Offc Action Outgoing

THE LOFT

The Related Companies of Florida, Inc.

Offc Action Outgoing

UNITED STATES DEPARTMENT OF COMMERCE

UNITED STATES PATENT AND TRADEMARK OFFICE

 

    SERIAL NO: 76/437337

 

    APPLICANT:                          The Related Companies of Florida, Inc.

 

 

        

 

    CORRESPONDENT ADDRESS:

    MANUEL R. VALCARCEL, ESQ.

    GREENBERG TRAURIG P A

    1221 BRICKELL AVE

    MIAMI FL 33131-3224

   

RETURN ADDRESS: 

Commissioner for Trademarks

2900 Crystal Drive

Arlington, VA 22202-3514

ecom114@uspto.gov

 

 

 

    MARK:          THE LOFT

 

 

 

    CORRESPONDENT’S REFERENCE/DOCKET NO:   10840.018000

 

    CORRESPONDENT EMAIL ADDRESS: 

 

Please provide in all correspondence:

 

1.  Filing date, serial number, mark and

     applicant's name.

2.  Date of this Office Action.

3.  Examining Attorney's name and

     Law Office number.

4. Your telephone number and e-mail address.

 

 

 

OFFICE ACTION

 

TO AVOID ABANDONMENT, WE MUST RECEIVE A PROPER RESPONSE TO THIS OFFICE ACTION WITHIN 6 MONTHS OF OUR MAILING OR E-MAILING DATE. 

 

 

Serial Number  76/437337

 

This letter responds to applicant’s communication filed on September 22, 2003. 

 

On September 9, 2003, action on this application was suspended pending the disposition of Application Serial No. 76399420.  The referenced application has matured into a registration.  Therefore, registration is refused as follows.

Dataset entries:
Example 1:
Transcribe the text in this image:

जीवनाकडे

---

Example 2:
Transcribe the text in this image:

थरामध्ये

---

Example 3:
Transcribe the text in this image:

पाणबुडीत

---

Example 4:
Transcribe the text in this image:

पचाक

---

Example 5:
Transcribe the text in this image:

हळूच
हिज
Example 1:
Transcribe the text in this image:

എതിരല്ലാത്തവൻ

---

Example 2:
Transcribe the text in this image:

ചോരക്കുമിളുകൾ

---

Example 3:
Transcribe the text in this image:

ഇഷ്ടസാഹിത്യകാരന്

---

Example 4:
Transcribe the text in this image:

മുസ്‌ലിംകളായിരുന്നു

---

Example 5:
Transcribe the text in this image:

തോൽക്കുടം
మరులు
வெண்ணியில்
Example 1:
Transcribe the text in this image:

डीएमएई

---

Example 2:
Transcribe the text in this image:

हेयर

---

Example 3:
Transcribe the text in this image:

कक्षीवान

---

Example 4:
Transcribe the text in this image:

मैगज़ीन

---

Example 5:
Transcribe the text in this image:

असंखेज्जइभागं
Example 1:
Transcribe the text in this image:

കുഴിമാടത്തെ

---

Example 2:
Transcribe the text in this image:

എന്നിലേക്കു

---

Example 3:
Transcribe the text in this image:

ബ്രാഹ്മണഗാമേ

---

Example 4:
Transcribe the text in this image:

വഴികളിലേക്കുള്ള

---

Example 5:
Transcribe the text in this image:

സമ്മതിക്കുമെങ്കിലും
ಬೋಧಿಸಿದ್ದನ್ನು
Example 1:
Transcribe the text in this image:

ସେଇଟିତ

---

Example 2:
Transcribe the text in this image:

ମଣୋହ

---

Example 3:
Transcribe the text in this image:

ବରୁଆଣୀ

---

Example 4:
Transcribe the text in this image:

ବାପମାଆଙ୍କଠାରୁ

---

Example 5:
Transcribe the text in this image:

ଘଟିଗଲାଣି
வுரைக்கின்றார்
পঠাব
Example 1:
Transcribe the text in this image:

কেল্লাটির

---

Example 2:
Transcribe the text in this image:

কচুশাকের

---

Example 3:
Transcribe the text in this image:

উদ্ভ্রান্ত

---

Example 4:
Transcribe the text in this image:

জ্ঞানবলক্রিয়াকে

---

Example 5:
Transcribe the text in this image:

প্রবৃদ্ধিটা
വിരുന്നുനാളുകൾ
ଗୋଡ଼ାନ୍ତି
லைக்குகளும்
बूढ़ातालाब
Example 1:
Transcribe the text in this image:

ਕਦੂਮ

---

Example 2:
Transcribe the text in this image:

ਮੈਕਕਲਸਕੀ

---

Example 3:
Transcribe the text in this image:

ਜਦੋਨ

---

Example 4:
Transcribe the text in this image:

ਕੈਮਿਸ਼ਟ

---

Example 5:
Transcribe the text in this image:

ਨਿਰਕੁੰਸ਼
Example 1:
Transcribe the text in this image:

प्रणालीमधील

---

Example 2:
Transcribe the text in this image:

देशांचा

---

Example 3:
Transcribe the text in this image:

### Task statement
Pick up the trademark office action about THE LOFT after its final sentence and keep writing it.

### Output of the exercise
 

Likelihood of Confusion :

 

The examining attorney refuses registration under Trademark Act Section 2(d), 15 U.S.C. Section 1052(d), because the applicant's mark, when used on or in connection with the identified services, so resembles the mark in U.S. Registration No. 2782915 as to be likely to cause confusion, to cause mistake, or to deceive.  TMEP section 1207.  See the enclosed registration.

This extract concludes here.